Suppose there is a share trading with a return of 10% and a volatility of 0. A common approach to calculating volatility ignores the underlyings mean return (assumes a mean of 0). If the volatility of the underlying is calculated, ignoring the return, it equates to a vol of 31%.
Suppose the above method is the method used by the market. One can trade a call at 31%, assuming an underlying spot of ZAR 10, a call struck at 10 will cost ZAR 1.256 (assuming risk free rate of 0). The return will be realised, and so one could trade this option, hedge it out as an option and make profit on whatever premium one is able to charge.
Alternatively, we know the return will be 10%, so one could trade the call as a forward knowing that the spot price will be ZAR 11 at the end of the first year. Again assuming a risk free rate of 0, this contract would be worth ZAR 1. Again you could trade and hedge the contract as a forward, and are guaranteed to make any profit you build into the contract premium.

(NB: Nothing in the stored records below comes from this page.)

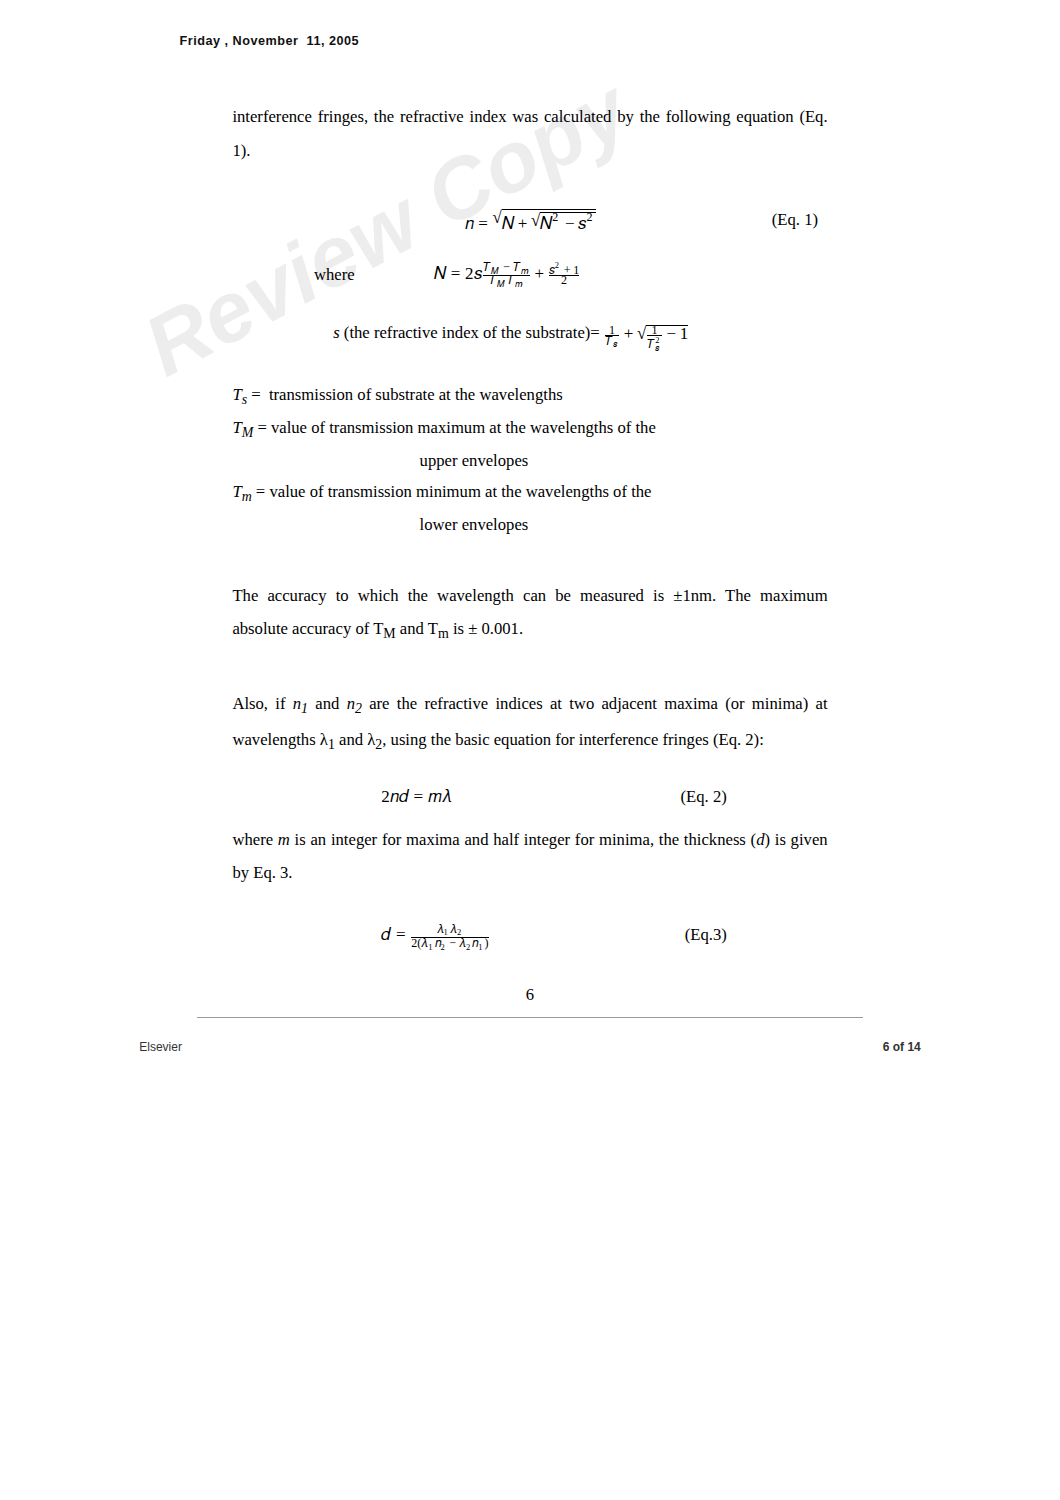Friday , November 11, 2005
Review Copy
interference fringes, the refractive index was calculated by the following equation (Eq. 1).
n = N + N2 − s2
(Eq. 1)
where
N = 2 s TM−Tm TMTm + s2+1 2
s (the refractive index of the substrate)= 1 Ts + 1 Ts2 − 1
Ts = transmission of substrate at the wavelengths TM = value of transmission maximum at the wavelengths of the upper envelopes Tm = value of transmission minimum at the wavelengths of the lower envelopes
The accuracy to which the wavelength can be measured is ±1nm. The maximum absolute accuracy of TM and Tm is ± 0.001.
Also, if n1 and n2 are the refractive indices at two adjacent maxima (or minima) at wavelengths λ1 and λ2, using the basic equation for interference fringes (Eq. 2):
2nd = mλ
(Eq. 2)
where m is an integer for maxima and half integer for minima, the thickness (d) is given by Eq. 3.
d = λ1λ2 2 ( λ1n2 − λ2n1 )
(Eq.3)
6
Elsevier
6 of 14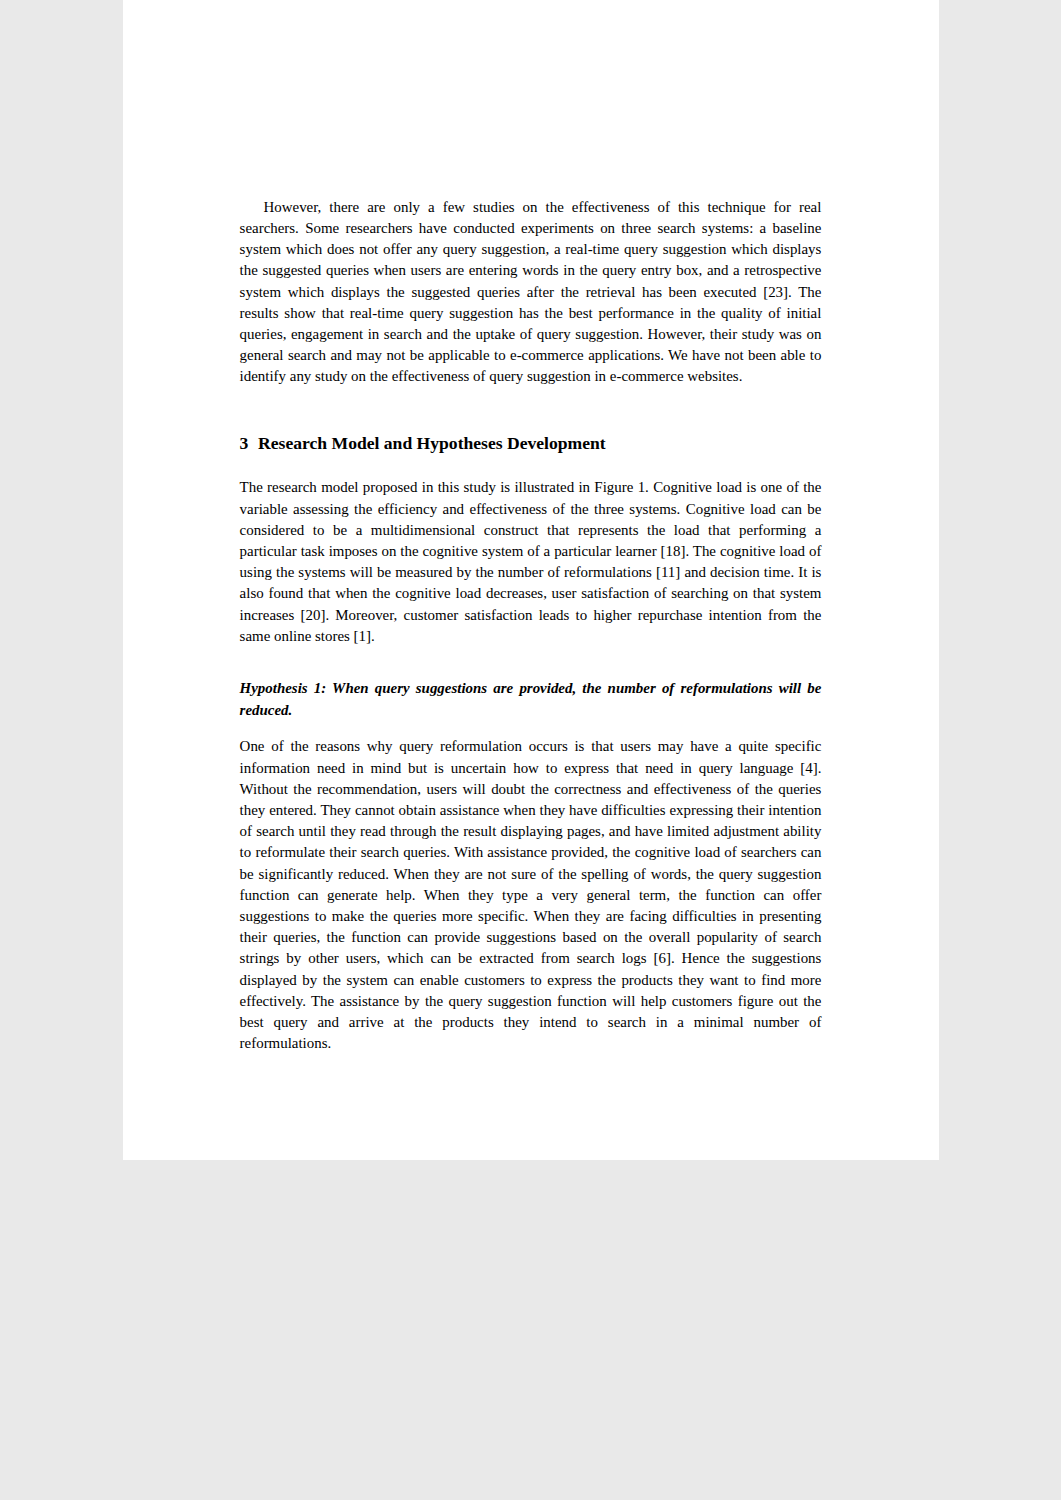However, there are only a few studies on the effectiveness of this technique for real searchers. Some researchers have conducted experiments on three search systems: a baseline system which does not offer any query suggestion, a real-time query suggestion which displays the suggested queries when users are entering words in the query entry box, and a retrospective system which displays the suggested queries after the retrieval has been executed [23]. The results show that real-time query suggestion has the best performance in the quality of initial queries, engagement in search and the uptake of query suggestion. However, their study was on general search and may not be applicable to e-commerce applications. We have not been able to identify any study on the effectiveness of query suggestion in e-commerce websites.
3 Research Model and Hypotheses Development
The research model proposed in this study is illustrated in Figure 1. Cognitive load is one of the variable assessing the efficiency and effectiveness of the three systems. Cognitive load can be considered to be a multidimensional construct that represents the load that performing a particular task imposes on the cognitive system of a particular learner [18]. The cognitive load of using the systems will be measured by the number of reformulations [11] and decision time. It is also found that when the cognitive load decreases, user satisfaction of searching on that system increases [20]. Moreover, customer satisfaction leads to higher repurchase intention from the same online stores [1].
Hypothesis 1: When query suggestions are provided, the number of reformulations will be reduced.
One of the reasons why query reformulation occurs is that users may have a quite specific information need in mind but is uncertain how to express that need in query language [4]. Without the recommendation, users will doubt the correctness and effectiveness of the queries they entered. They cannot obtain assistance when they have difficulties expressing their intention of search until they read through the result displaying pages, and have limited adjustment ability to reformulate their search queries. With assistance provided, the cognitive load of searchers can be significantly reduced. When they are not sure of the spelling of words, the query suggestion function can generate help. When they type a very general term, the function can offer suggestions to make the queries more specific. When they are facing difficulties in presenting their queries, the function can provide suggestions based on the overall popularity of search strings by other users, which can be extracted from search logs [6]. Hence the suggestions displayed by the system can enable customers to express the products they want to find more effectively. The assistance by the query suggestion function will help customers figure out the best query and arrive at the products they intend to search in a minimal number of reformulations.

But, what happens if the entire market is essentially treating the contract as a forward, but someone is unaware of this and see only a contract price of ZAR 1? This equates to an implied vol of 25% (what they’d actually see, but never mind). So, they “calibrate” their options price/trading strategy to the market, sell at 25% and try to hedge out. They will lose money in the process.

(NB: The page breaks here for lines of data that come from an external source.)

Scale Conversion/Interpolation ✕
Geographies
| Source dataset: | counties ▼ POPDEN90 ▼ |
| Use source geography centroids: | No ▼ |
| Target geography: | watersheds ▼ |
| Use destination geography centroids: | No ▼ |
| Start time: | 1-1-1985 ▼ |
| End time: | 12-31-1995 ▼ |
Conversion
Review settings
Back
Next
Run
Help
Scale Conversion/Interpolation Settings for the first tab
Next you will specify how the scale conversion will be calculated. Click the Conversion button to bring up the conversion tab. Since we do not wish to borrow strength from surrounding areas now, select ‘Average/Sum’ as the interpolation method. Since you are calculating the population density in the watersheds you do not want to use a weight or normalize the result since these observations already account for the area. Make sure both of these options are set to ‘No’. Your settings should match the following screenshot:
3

These two prices are determined by the same underlying distribution, but differing approaches to hedging the contract allow for different prices. It may be a silly example, but it demonstrates that prices can be context specific, and it is important to also relate calibrated (assuming one must calibrate) prices back to a supporting hedge strategy. It also shows that through the use of clever approaches to hedging and data analysis it may be possible to outprice the market.
Incidentally, because the risk free rate is 0%, one could also value the contract at 0, but maybe best not to open up that can of worms.